Несказанно обрадованный этим напоминанием, я поспешил расстаться со своим младшим собратом.
Я не сторонник перлюстрации писем в частной жизни – за исключением особых, экстренных случаев, вызванных крайней необходимостью, когда мы, по примеру высших властей, величайших государственных деятелей Европы, во имя общего блага позволяем себе отступать от некоторых привычных формальностей. Письмам леди Линдон ничего не делалось от того, что я их вскрывал, наоборот, они выигрывали в своем значении, ибо те сведения которые я извлекал из ее многообразных посланий, расширяли мое представление о ее характере и вооружали меня властью, коей я потом успешно пользовался. Благодаря этим письмам и моему приятелю-англичанину, которого я угощал превосходными напитками и баловал денежными подарками, еще более ему приятными (для этих свиданий я также надевал ливрею и к ней рыжий парик, делавший элегантного Барри Линдона неузнаваемым), я так вошел в курс всех дел вдовы, что уже этим приводил ее в трепет. Я заранее знал, какие общественные места она посетит (их было не так уж много, по причине траура), и где бы она ни появлялась – в церкви или в парке, – я всегда был тут как тут, чтобы поднять ей упавший молитвенник или сопровождать верхом ее карету.

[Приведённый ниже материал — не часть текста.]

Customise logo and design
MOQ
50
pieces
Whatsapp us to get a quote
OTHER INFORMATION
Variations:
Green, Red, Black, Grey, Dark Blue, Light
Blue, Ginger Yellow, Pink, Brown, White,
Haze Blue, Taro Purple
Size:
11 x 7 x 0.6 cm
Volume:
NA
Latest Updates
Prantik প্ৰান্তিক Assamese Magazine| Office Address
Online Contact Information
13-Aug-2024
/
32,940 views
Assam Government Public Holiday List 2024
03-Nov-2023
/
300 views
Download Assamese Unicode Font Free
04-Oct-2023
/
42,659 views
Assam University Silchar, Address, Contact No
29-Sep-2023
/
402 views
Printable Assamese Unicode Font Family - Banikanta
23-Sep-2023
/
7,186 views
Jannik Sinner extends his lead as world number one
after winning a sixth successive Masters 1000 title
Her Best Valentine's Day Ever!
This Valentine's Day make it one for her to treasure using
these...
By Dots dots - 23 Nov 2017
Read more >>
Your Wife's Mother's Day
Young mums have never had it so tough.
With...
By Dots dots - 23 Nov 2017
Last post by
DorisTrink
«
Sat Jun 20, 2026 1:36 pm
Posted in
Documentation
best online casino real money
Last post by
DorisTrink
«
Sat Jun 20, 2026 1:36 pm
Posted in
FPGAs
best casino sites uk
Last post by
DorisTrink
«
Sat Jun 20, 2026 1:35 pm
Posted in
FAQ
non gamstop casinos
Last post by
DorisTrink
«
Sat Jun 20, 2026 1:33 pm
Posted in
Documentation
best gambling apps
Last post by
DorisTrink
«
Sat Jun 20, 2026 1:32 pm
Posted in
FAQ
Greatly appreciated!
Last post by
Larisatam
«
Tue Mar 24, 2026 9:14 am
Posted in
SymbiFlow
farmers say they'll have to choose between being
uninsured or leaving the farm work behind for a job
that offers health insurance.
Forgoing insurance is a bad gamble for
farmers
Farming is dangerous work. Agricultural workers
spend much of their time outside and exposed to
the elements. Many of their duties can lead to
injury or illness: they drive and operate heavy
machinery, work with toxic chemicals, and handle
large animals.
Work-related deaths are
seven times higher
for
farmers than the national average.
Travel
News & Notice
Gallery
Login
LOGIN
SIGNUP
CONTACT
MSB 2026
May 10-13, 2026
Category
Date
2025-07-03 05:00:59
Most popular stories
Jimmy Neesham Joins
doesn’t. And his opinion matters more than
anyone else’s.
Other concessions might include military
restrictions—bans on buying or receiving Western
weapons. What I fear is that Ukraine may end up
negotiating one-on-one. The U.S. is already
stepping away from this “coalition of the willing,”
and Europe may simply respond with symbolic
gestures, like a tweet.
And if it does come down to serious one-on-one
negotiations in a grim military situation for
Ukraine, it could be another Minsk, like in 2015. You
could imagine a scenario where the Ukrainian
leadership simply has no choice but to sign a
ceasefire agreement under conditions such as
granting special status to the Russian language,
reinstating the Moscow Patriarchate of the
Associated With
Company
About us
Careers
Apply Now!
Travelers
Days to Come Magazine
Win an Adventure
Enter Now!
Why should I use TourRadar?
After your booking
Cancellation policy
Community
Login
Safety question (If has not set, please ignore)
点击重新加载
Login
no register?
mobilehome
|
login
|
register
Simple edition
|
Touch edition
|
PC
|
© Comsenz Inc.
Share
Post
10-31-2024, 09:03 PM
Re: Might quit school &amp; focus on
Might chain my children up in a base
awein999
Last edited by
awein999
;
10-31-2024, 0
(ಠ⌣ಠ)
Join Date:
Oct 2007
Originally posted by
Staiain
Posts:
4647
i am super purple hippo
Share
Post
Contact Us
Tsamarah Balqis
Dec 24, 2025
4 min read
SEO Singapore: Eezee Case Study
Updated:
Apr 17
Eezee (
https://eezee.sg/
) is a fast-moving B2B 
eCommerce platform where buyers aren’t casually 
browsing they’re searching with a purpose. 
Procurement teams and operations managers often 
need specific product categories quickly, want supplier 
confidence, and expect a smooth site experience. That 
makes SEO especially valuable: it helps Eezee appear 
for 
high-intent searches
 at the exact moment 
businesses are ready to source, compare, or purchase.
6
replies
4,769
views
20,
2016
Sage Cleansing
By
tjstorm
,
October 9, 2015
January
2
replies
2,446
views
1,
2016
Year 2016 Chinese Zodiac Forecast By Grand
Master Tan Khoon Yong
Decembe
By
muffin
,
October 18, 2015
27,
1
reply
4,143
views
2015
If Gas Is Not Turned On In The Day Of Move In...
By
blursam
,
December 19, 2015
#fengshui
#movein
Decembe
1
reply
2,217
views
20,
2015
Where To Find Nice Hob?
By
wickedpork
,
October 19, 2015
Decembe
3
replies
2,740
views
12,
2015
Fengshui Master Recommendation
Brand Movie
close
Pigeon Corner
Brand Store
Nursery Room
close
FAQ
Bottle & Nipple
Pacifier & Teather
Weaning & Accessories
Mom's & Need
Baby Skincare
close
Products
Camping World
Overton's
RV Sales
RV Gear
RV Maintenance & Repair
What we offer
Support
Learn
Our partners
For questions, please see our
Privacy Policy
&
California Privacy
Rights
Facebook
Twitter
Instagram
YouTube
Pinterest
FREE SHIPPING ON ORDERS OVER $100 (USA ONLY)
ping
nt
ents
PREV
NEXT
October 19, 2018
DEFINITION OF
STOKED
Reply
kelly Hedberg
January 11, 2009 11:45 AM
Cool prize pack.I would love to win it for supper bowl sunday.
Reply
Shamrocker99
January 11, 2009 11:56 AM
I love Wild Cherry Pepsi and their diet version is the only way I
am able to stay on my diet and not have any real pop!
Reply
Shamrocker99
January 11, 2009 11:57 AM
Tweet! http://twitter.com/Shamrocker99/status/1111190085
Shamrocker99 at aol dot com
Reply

Некоторые письма миледи представляли собой поистине фантастический образец безудержного самохвальства, такое любование собой – редкость даже среди синих чулков. Она заводила без счета подруг и бросала их с такой же легкостью, с какой иная щеголиха меняет перчатки. Вскоре в ее письмах к этим возлюбленным наперсницам замелькали упоминания о моей недостойной особе, из коих я, к величайшей своей радости, убеждался, что внушаю ей чуть ли не суеверный страх, она величала меня своим bete noire [55] , своим злым гением, своим кровожадным почитателем и другими лестными прозвищами, выдававшими ее страх и беспокойство. Так она писала: «Негодяй увязался за моей каретой и следовал за мной по всему парку»; или: «Мой рок не отходил от меня в церкви»; или: «Мой неугомонный воздыхатель помог мне высадиться из портшеза у дверей модной лавки», – и т. д. и т. п. Я всячески нагнетал в ней это чувство неотвязного страха, уверенность, что спастись от меня невозможно.